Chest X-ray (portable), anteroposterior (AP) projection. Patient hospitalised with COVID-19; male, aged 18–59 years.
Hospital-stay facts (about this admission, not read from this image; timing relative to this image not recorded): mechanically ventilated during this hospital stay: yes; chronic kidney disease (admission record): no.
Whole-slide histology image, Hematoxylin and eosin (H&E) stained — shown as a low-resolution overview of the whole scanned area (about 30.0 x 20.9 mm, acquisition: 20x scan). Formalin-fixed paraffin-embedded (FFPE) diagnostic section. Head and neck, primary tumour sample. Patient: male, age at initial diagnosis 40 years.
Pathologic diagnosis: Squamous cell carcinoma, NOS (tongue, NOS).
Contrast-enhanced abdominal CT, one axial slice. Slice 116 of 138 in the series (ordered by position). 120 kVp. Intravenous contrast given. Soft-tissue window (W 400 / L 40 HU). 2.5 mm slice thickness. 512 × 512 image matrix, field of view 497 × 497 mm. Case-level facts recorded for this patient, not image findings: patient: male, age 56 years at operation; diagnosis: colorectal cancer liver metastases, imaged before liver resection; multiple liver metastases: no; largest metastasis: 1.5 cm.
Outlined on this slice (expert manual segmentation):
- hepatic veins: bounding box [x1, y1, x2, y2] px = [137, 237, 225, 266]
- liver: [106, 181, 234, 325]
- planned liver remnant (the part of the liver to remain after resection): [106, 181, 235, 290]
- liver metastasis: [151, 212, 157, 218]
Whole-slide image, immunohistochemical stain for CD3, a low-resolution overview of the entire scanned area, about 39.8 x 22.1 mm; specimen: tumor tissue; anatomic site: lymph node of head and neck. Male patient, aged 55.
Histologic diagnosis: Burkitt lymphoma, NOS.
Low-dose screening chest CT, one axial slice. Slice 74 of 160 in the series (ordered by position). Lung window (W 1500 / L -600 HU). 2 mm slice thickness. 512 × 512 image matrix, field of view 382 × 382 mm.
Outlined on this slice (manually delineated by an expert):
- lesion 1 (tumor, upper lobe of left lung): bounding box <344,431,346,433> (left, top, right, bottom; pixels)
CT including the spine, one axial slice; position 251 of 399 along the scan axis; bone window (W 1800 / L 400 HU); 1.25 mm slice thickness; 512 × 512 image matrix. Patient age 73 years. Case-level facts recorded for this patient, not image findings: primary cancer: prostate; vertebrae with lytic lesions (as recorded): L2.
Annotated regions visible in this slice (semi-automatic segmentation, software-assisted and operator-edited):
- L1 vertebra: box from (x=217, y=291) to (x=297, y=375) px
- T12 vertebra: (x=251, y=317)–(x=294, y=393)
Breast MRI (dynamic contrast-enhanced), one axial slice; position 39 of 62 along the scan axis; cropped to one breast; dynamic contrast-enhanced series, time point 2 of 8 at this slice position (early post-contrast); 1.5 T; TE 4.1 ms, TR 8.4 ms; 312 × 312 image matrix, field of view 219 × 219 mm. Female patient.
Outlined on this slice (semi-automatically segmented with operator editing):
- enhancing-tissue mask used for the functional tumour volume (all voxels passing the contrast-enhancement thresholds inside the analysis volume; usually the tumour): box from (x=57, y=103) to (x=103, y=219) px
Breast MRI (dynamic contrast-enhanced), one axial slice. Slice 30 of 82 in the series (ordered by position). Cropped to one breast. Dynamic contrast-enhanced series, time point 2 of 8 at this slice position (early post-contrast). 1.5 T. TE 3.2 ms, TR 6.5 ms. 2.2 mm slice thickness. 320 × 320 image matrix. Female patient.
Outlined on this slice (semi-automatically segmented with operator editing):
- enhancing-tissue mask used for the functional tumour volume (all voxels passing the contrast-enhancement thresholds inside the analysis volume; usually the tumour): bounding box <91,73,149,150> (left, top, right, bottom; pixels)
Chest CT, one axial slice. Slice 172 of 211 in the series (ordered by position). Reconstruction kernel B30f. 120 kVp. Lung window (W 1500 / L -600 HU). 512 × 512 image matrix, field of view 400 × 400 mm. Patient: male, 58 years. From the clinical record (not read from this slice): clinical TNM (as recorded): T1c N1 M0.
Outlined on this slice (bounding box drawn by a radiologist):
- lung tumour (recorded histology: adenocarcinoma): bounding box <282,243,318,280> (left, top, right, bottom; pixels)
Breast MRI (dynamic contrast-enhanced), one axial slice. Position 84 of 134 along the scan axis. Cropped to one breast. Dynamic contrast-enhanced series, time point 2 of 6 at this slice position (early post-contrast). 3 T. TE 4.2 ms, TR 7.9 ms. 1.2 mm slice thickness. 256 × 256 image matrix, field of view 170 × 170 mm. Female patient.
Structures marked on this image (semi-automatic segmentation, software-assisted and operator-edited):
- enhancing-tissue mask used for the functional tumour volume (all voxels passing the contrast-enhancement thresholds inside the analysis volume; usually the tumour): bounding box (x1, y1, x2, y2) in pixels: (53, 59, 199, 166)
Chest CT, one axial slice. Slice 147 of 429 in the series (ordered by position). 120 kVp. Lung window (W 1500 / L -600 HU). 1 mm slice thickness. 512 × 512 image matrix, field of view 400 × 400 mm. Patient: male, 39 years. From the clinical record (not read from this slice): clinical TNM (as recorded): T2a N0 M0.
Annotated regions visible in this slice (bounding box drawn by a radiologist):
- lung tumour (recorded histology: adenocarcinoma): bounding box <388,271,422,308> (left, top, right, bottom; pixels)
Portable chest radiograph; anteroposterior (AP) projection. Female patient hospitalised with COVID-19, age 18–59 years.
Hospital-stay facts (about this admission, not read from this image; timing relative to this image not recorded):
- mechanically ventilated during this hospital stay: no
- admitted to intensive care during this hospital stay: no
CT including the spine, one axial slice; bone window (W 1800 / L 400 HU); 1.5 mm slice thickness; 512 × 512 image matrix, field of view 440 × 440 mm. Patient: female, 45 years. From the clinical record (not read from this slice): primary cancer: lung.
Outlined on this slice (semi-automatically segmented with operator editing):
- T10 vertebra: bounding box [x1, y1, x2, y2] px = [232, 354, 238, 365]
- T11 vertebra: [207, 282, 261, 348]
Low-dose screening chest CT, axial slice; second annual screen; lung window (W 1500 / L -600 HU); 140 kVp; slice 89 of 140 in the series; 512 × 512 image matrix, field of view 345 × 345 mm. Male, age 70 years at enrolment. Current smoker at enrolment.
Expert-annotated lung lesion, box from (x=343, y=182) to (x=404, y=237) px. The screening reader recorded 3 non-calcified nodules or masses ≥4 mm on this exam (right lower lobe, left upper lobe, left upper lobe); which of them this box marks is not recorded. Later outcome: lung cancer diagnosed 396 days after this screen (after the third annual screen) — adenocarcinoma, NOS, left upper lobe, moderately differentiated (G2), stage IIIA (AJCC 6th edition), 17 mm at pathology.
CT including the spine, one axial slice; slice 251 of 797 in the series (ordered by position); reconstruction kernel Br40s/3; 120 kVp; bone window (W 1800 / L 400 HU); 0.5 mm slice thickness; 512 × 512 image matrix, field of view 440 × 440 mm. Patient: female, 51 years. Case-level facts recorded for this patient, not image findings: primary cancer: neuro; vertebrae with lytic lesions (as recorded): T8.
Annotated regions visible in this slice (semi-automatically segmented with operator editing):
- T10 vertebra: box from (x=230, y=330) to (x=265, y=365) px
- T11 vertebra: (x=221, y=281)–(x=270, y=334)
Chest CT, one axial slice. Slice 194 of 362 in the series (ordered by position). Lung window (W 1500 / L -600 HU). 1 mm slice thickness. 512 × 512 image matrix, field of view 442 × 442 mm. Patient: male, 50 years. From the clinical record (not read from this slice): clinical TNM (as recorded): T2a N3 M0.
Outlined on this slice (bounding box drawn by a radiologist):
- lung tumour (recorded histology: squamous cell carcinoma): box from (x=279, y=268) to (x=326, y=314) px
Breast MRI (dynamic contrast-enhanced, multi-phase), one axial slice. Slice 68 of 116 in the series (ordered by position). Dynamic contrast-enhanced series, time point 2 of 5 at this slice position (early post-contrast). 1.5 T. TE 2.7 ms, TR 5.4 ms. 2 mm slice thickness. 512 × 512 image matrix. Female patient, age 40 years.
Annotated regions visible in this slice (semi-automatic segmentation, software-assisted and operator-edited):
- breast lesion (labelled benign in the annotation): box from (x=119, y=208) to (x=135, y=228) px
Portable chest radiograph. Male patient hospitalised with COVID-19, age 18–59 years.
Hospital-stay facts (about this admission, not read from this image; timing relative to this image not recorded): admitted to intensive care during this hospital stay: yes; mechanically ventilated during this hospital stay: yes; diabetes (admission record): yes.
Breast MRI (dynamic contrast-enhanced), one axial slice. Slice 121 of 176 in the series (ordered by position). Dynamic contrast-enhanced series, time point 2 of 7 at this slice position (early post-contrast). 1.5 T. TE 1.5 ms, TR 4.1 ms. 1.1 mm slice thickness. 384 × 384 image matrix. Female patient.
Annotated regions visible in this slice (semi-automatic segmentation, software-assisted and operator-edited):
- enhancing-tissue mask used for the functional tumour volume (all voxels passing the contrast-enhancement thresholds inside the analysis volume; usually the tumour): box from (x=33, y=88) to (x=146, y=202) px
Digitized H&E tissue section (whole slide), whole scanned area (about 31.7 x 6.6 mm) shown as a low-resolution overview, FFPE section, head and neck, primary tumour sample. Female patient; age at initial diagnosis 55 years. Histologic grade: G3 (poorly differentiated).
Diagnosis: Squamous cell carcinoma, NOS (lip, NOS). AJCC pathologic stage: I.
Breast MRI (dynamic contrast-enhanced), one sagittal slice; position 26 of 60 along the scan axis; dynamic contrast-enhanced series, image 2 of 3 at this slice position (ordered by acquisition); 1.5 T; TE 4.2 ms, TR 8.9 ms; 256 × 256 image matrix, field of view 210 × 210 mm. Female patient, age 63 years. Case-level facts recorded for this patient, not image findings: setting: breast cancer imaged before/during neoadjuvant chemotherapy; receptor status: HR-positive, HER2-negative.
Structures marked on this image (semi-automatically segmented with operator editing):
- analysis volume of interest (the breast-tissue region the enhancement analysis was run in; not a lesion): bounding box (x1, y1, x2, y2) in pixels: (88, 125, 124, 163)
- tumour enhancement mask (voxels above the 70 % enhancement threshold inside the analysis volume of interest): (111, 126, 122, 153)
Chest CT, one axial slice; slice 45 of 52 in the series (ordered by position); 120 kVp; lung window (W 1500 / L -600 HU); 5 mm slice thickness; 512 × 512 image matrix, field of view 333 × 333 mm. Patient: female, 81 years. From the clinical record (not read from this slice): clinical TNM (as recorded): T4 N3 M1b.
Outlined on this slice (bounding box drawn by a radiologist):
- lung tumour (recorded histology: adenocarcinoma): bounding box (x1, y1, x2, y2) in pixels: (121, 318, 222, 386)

....

Only the lines above from the one with "Annotated regions visible in this slice (bounding" up to and including the one with "- T11 vertebra: [207, 282, 261, 348]" should be repeated, exactly as written.

§ **Exercise response**:
Annotated regions visible in this slice (bounding box drawn by a radiologist):
- lung tumour (recorded histology: adenocarcinoma): bounding box <388,271,422,308> (left, top, right, bottom; pixels)
Portable chest radiograph; anteroposterior (AP) projection. Female patient hospitalised with COVID-19, age 18–59 years.
Hospital-stay facts (about this admission, not read from this image; timing relative to this image not recorded):
- mechanically ventilated during this hospital stay: no
- admitted to intensive care during this hospital stay: no
CT including the spine, one axial slice; bone window (W 1800 / L 400 HU); 1.5 mm slice thickness; 512 × 512 image matrix, field of view 440 × 440 mm. Patient: female, 45 years. From the clinical record (not read from this slice): primary cancer: lung.
Outlined on this slice (semi-automatically segmented with operator editing):
- T10 vertebra: bounding box [x1, y1, x2, y2] px = [232, 354, 238, 365]
- T11 vertebra: [207, 282, 261, 348]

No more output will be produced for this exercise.